Buy a Cross Cut Carcass Back Saw
I have found that a lot of small cross cut operations (like with mortise & tenon joints and dovetail joints) can be accomplished with a dovetail saw, because even though it has rip teeth, the teeth are so small that they can make an acceptable cut. This is good news for woodworkers who can only afford to buy one back saw. But if you want a cleaner cut, and the ability to make longer cuts (like a shelf dado) then a longer crosscut saw, like a “Carcass” saw, is what you should buy.
Traditionally, the frames of furniture casework were called a “carcass”, so the common crosscut back saw used to cut dado joints and mortise & tenon joints was called a “carcass saw”. Typically a Carcass back saw is longer than a dovetail saw, so that it can be used to cut longer dado joints for shelves.
Vintage carcass saws for sale are rarely listed as “carcass”. A lot of uninformed sellers list them as “dovetail saws” or “tenon saws”. But at around 11″ to 14″ long, with a saw plate less tall than a tenon saw, they’re obviously not dovetail saws or tenon saws. So keep that in mind when searching around for one. Carcass back saws will have around 11-14 ppi. A tenon saw can easily be converted into a carcass saw by sharpening the teeth for cross cutting.

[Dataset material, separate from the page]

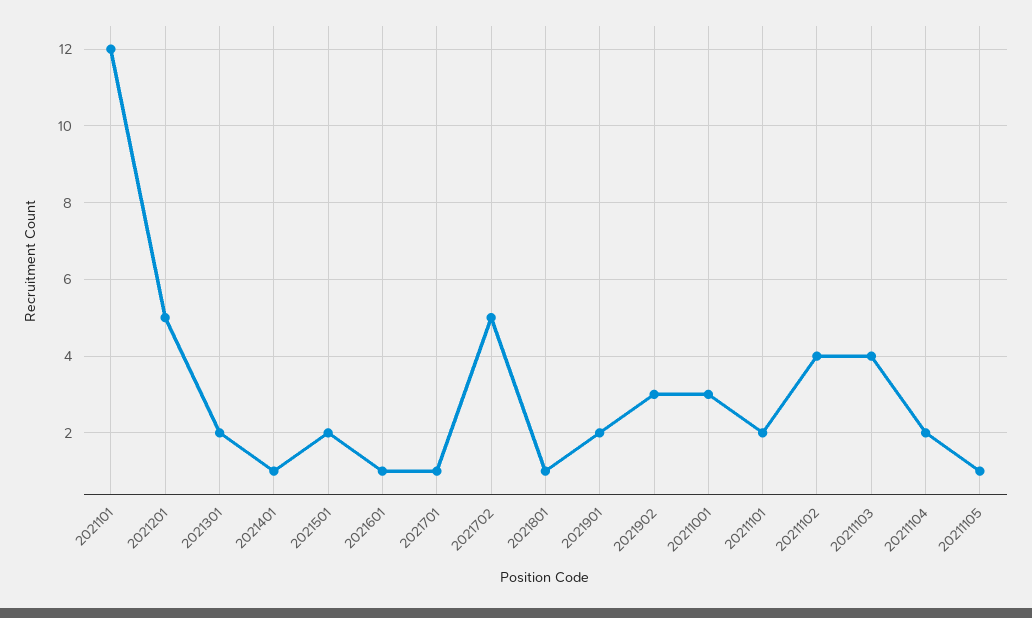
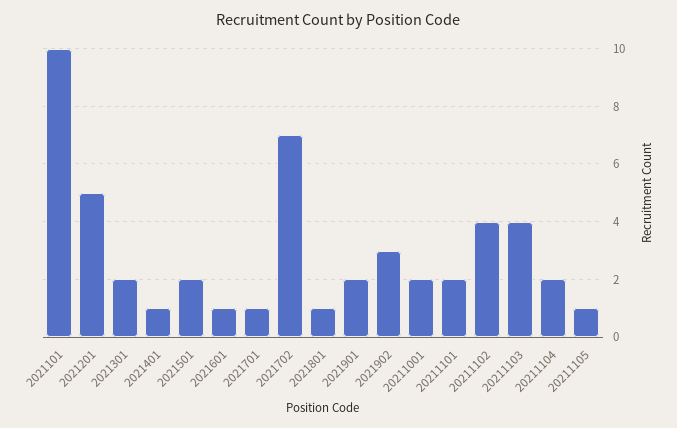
2021101: 12 -> 10
2021702: 5 -> 7
20211001: 3 -> 2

Read the above section on buying a dovetail saw to see why I chose to invest in new Lie-Nielsen back saws. So years ago, after a lot of research, I decided to also purchase their 14 ppi cross cut back saw (see it here) for cutting joinery across the wood grain (e.g. cutting tenon cheeks).
This is the carcass saw of choice among students in my woodworking school, because of the thin saw plate and ease of cutting. These carcass saws come ready to use from Lie-Nielsen, and won’t need to be sharpened for a long time.
I also own several Disston back saws that I have changed to crosscut back saws, like this Disston No. 4 steel back saw:
It really is a great back saw, but required a bit of refurbish work and sharpening to get it cutting nicely. But I like refurbishing hand tools and sharpening hand saws, so it was not a chore for me.
If you decide that you’d prefer to buy a vintage/antique back saw, make sure to inspect the blade for kinks. Hold it up to your eyes, and sight down the tooth line to make sure the saw plate is straight.
If you’ve inherited (or accidently purchased) a hand saw with a kinked saw plate, as a last resort you can smack the back of the steel/brass back of the saw on a piece of wood and it may straighten out, but not always (and it can make it worse), so it’s best to buy back saws with straight saw plates. Also check the handles for broken pieces. A broken saw horn is very common, but certainly not a problem if you’re looking for a low priced back saw.